● Required action:
Among the entries that follow, find the lines containing the string "elbow" and copy them.

● Provided entries:
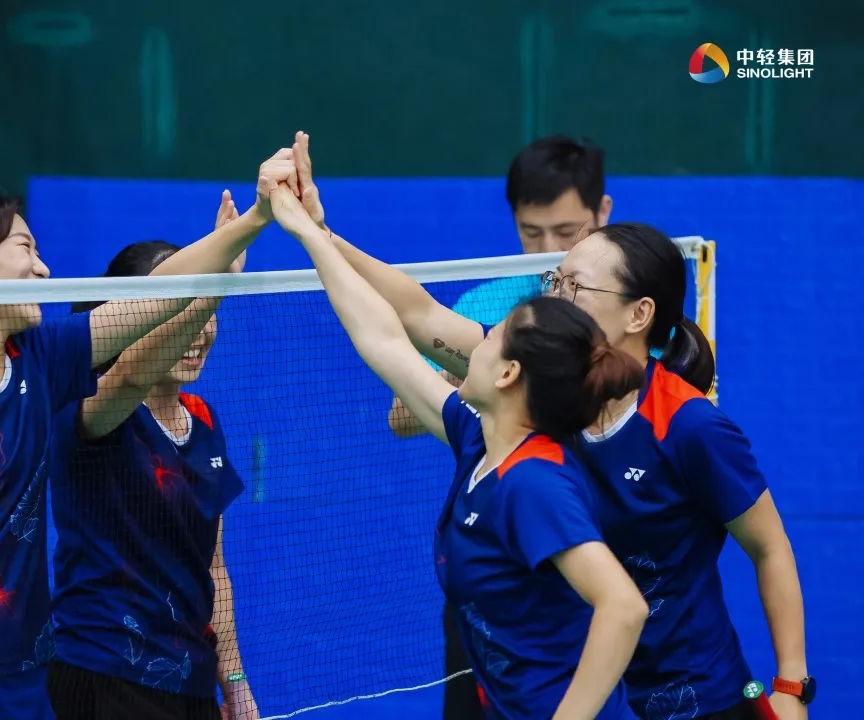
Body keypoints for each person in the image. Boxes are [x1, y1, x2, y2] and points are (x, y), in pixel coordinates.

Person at [0, 150, 294, 720]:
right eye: (25, 249)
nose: (44, 270)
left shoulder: (41, 363)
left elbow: (150, 301)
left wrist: (253, 222)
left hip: (23, 685)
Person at [265, 162, 648, 719]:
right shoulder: (479, 439)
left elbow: (624, 607)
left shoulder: (534, 483)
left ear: (508, 374)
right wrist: (308, 232)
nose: (473, 344)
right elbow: (383, 339)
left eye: (490, 341)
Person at [546, 223, 810, 720]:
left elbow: (770, 547)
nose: (557, 299)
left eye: (575, 286)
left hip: (695, 699)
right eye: (555, 282)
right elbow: (421, 324)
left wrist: (791, 685)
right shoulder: (549, 401)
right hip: (592, 694)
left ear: (638, 314)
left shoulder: (691, 427)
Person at [47, 233, 257, 719]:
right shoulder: (90, 405)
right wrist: (216, 284)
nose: (199, 332)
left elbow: (213, 568)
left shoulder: (203, 419)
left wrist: (235, 683)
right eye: (179, 308)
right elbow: (130, 377)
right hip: (104, 672)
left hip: (189, 678)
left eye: (204, 314)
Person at [389, 134, 613, 439]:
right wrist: (491, 363)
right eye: (531, 232)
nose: (548, 249)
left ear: (602, 211)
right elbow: (400, 417)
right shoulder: (483, 302)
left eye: (566, 231)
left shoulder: (629, 302)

● Expected output:
left elbow: (150, 301)
left elbow: (624, 607)
right elbow: (383, 339)
left elbow: (770, 547)
right elbow: (421, 324)
left elbow: (213, 568)
right elbow: (130, 377)
right elbow: (400, 417)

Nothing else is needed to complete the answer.